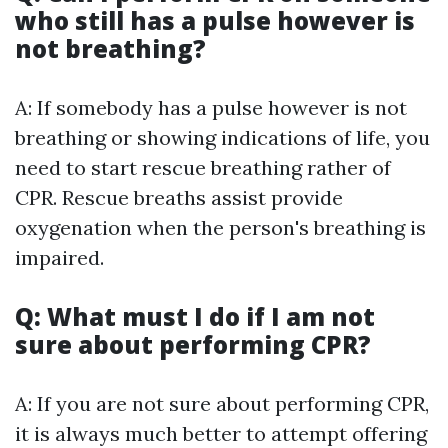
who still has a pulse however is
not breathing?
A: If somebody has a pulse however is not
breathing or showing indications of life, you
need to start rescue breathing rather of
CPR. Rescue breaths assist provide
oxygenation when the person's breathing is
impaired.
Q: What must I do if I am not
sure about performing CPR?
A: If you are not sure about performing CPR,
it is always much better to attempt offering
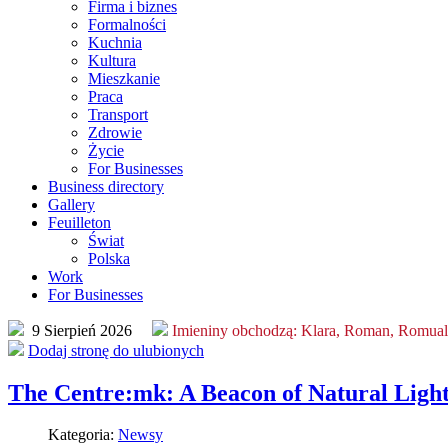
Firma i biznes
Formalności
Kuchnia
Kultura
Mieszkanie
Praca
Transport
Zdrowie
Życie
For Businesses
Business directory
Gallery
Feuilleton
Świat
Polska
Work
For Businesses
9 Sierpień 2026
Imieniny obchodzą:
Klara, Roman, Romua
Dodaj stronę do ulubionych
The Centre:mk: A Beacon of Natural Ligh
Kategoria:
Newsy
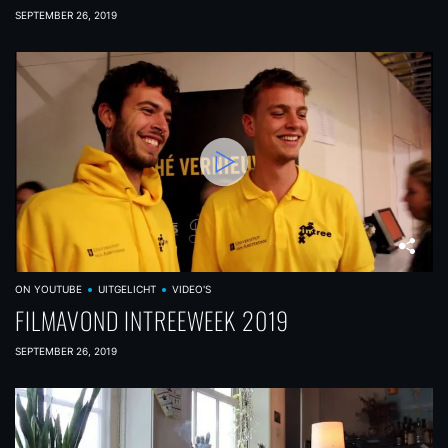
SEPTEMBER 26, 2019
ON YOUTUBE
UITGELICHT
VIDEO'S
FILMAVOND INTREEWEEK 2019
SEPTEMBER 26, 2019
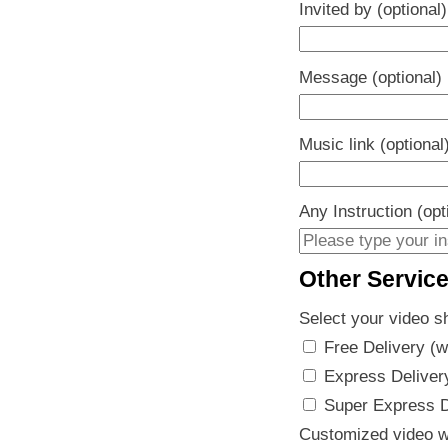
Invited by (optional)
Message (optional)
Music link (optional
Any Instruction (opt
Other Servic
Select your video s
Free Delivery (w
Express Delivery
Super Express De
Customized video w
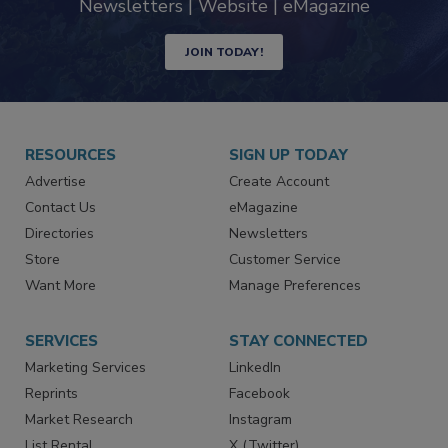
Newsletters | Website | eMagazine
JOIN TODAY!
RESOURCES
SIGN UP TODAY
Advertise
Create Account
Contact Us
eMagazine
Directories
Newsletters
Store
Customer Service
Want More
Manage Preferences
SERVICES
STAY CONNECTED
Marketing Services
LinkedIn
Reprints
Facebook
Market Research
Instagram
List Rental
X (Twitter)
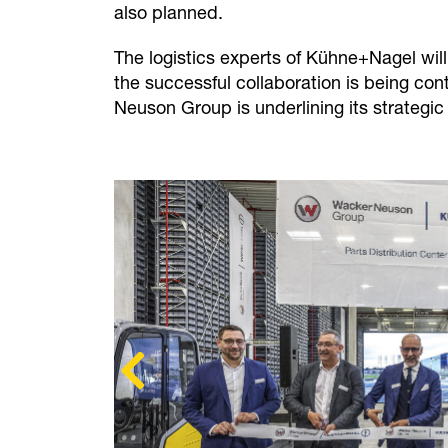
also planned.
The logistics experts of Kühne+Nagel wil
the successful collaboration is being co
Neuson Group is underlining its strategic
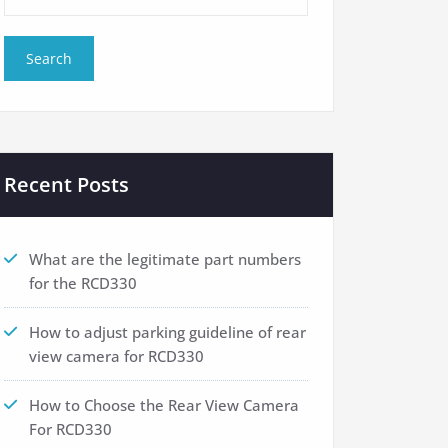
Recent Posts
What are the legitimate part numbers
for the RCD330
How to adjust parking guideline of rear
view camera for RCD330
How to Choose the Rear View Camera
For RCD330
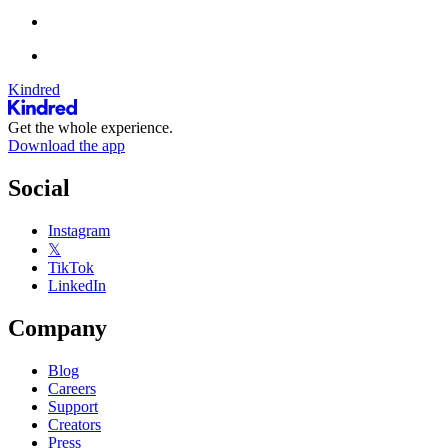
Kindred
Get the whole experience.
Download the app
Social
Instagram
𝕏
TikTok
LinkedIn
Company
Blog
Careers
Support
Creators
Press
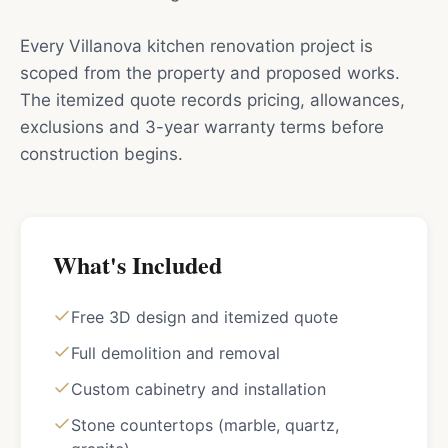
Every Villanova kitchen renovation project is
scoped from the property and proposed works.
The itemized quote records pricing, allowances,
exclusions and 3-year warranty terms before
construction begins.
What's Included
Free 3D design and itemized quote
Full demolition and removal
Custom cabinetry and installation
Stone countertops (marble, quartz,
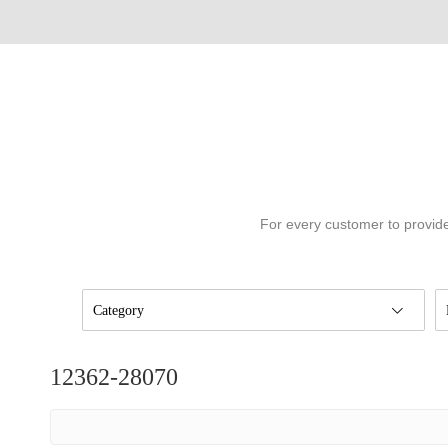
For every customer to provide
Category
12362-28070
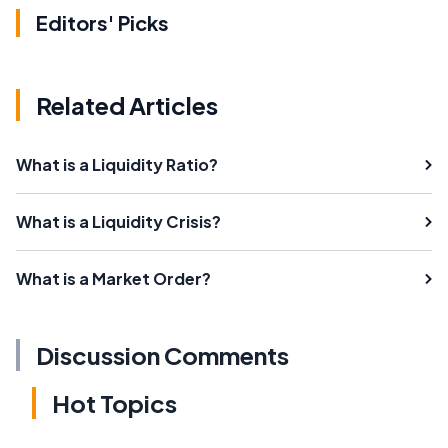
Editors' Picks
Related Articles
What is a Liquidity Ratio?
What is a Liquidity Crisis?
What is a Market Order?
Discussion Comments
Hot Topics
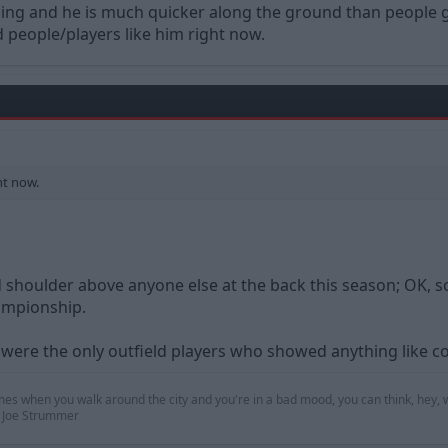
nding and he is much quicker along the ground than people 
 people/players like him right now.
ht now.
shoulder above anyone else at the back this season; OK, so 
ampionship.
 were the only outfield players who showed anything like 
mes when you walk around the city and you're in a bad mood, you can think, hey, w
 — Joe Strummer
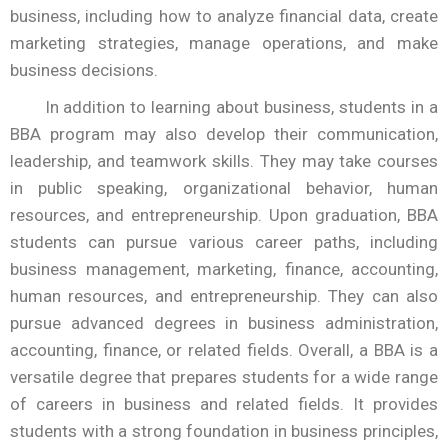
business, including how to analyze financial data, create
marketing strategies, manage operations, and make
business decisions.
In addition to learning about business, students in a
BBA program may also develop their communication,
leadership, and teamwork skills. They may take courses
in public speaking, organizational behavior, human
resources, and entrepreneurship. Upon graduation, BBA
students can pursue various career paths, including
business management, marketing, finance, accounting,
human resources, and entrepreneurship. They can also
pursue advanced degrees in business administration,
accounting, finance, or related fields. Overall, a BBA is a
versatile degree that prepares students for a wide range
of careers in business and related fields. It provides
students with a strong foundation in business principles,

**Work order**
From the first line of the records through the line containing "also planned.", please output exactly those lines and nothing more, leaving out the pictures.

**Solution for this exercise**
who still has a pulse however is
not breathing?
A: If somebody has a pulse however is not
breathing or showing indications of life, you
need to start rescue breathing rather of
CPR. Rescue breaths assist provide
oxygenation when the person's breathing is
impaired.
Q: What must I do if I am not
sure about performing CPR?
A: If you are not sure about performing CPR,
it is always much better to attempt offering
Firma i biznes
Formalności
Kuchnia
Kultura
Mieszkanie
Praca
Transport
Zdrowie
Życie
For Businesses
Business directory
Gallery
Feuilleton
Świat
Polska
Work
For Businesses
9 Sierpień 2026
Imieniny obchodzą:
Klara, Roman, Romua
Dodaj stronę do ulubionych
The Centre:mk: A Beacon of Natural Ligh
Kategoria:
Newsy
SEPTEMBER 26, 2019
ON YOUTUBE
UITGELICHT
VIDEO'S
FILMAVOND INTREEWEEK 2019
SEPTEMBER 26, 2019
Invited by (optional)
Message (optional)
Music link (optional
Any Instruction (opt
Other Servic
Select your video s
Free Delivery (w
Express Delivery
Super Express De
Customized video w
Newsletters | Website | eMagazine
JOIN TODAY!
RESOURCES
SIGN UP TODAY
Advertise
Create Account
Contact Us
eMagazine
Directories
Newsletters
Store
Customer Service
Want More
Manage Preferences
SERVICES
STAY CONNECTED
Marketing Services
LinkedIn
Reprints
Facebook
Market Research
Instagram
List Rental
X (Twitter)
also planned.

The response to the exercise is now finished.